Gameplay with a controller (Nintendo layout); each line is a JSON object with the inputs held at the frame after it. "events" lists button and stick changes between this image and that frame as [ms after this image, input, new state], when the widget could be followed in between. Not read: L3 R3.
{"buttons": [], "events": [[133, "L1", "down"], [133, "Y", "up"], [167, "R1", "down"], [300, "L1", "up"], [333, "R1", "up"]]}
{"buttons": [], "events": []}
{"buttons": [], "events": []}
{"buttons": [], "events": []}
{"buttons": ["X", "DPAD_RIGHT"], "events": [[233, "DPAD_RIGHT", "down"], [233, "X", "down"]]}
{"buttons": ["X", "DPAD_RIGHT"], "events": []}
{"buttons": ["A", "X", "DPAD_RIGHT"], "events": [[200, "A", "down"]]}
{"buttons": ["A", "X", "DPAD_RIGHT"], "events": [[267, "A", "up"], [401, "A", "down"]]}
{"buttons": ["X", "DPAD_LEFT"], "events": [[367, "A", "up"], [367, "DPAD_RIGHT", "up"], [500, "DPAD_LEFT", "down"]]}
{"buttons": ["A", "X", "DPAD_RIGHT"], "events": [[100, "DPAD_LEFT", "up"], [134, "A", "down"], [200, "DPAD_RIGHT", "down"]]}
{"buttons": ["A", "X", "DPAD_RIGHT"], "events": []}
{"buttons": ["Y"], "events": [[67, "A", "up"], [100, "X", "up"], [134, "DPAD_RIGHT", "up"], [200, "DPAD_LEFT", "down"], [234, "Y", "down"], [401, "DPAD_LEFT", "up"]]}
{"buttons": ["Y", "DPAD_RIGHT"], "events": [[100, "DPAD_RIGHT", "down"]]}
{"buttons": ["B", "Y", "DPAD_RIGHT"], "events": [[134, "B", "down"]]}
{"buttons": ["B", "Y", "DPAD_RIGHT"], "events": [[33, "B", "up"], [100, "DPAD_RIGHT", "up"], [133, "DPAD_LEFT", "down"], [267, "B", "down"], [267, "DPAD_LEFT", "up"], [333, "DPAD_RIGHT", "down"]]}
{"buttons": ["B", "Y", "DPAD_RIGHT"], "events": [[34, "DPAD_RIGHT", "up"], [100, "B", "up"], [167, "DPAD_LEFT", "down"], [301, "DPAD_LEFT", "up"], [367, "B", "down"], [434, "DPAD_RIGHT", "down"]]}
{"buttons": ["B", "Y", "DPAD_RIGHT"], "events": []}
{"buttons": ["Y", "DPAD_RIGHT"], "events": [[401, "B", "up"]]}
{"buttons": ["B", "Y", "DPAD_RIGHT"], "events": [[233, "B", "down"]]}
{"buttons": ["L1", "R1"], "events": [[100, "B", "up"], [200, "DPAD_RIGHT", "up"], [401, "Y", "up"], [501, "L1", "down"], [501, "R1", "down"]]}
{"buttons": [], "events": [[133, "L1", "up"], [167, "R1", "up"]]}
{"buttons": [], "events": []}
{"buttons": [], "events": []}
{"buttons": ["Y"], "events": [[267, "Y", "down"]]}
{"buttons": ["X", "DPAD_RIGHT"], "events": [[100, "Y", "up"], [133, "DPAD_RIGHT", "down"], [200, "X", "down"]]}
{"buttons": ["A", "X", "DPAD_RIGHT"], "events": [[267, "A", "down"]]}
········
▶ Assigned task:
The answer must be the full listing, restated word for word.

▶ Expected answer:
Gameplay with a controller (Nintendo layout); each line is a JSON object with the inputs held at the frame after it. "events" lists button and stick changes between this image and that frame as [ms after this image, input, new state], when the widget could be followed in between. Not read: L3 R3.
{"buttons": [], "events": [[133, "L1", "down"], [133, "Y", "up"], [167, "R1", "down"], [300, "L1", "up"], [333, "R1", "up"]]}
{"buttons": [], "events": []}
{"buttons": [], "events": []}
{"buttons": [], "events": []}
{"buttons": ["X", "DPAD_RIGHT"], "events": [[233, "DPAD_RIGHT", "down"], [233, "X", "down"]]}
{"buttons": ["X", "DPAD_RIGHT"], "events": []}
{"buttons": ["A", "X", "DPAD_RIGHT"], "events": [[200, "A", "down"]]}
{"buttons": ["A", "X", "DPAD_RIGHT"], "events": [[267, "A", "up"], [401, "A", "down"]]}
{"buttons": ["X", "DPAD_LEFT"], "events": [[367, "A", "up"], [367, "DPAD_RIGHT", "up"], [500, "DPAD_LEFT", "down"]]}
{"buttons": ["A", "X", "DPAD_RIGHT"], "events": [[100, "DPAD_LEFT", "up"], [134, "A", "down"], [200, "DPAD_RIGHT", "down"]]}
{"buttons": ["A", "X", "DPAD_RIGHT"], "events": []}
{"buttons": ["Y"], "events": [[67, "A", "up"], [100, "X", "up"], [134, "DPAD_RIGHT", "up"], [200, "DPAD_LEFT", "down"], [234, "Y", "down"], [401, "DPAD_LEFT", "up"]]}
{"buttons": ["Y", "DPAD_RIGHT"], "events": [[100, "DPAD_RIGHT", "down"]]}
{"buttons": ["B", "Y", "DPAD_RIGHT"], "events": [[134, "B", "down"]]}
{"buttons": ["B", "Y", "DPAD_RIGHT"], "events": [[33, "B", "up"], [100, "DPAD_RIGHT", "up"], [133, "DPAD_LEFT", "down"], [267, "B", "down"], [267, "DPAD_LEFT", "up"], [333, "DPAD_RIGHT", "down"]]}
{"buttons": ["B", "Y", "DPAD_RIGHT"], "events": [[34, "DPAD_RIGHT", "up"], [100, "B", "up"], [167, "DPAD_LEFT", "down"], [301, "DPAD_LEFT", "up"], [367, "B", "down"], [434, "DPAD_RIGHT", "down"]]}
{"buttons": ["B", "Y", "DPAD_RIGHT"], "events": []}
{"buttons": ["Y", "DPAD_RIGHT"], "events": [[401, "B", "up"]]}
{"buttons": ["B", "Y", "DPAD_RIGHT"], "events": [[233, "B", "down"]]}
{"buttons": ["L1", "R1"], "events": [[100, "B", "up"], [200, "DPAD_RIGHT", "up"], [401, "Y", "up"], [501, "L1", "down"], [501, "R1", "down"]]}
{"buttons": [], "events": [[133, "L1", "up"], [167, "R1", "up"]]}
{"buttons": [], "events": []}
{"buttons": [], "events": []}
{"buttons": ["Y"], "events": [[267, "Y", "down"]]}
{"buttons": ["X", "DPAD_RIGHT"], "events": [[100, "Y", "up"], [133, "DPAD_RIGHT", "down"], [200, "X", "down"]]}
{"buttons": ["A", "X", "DPAD_RIGHT"], "events": [[267, "A", "down"]]}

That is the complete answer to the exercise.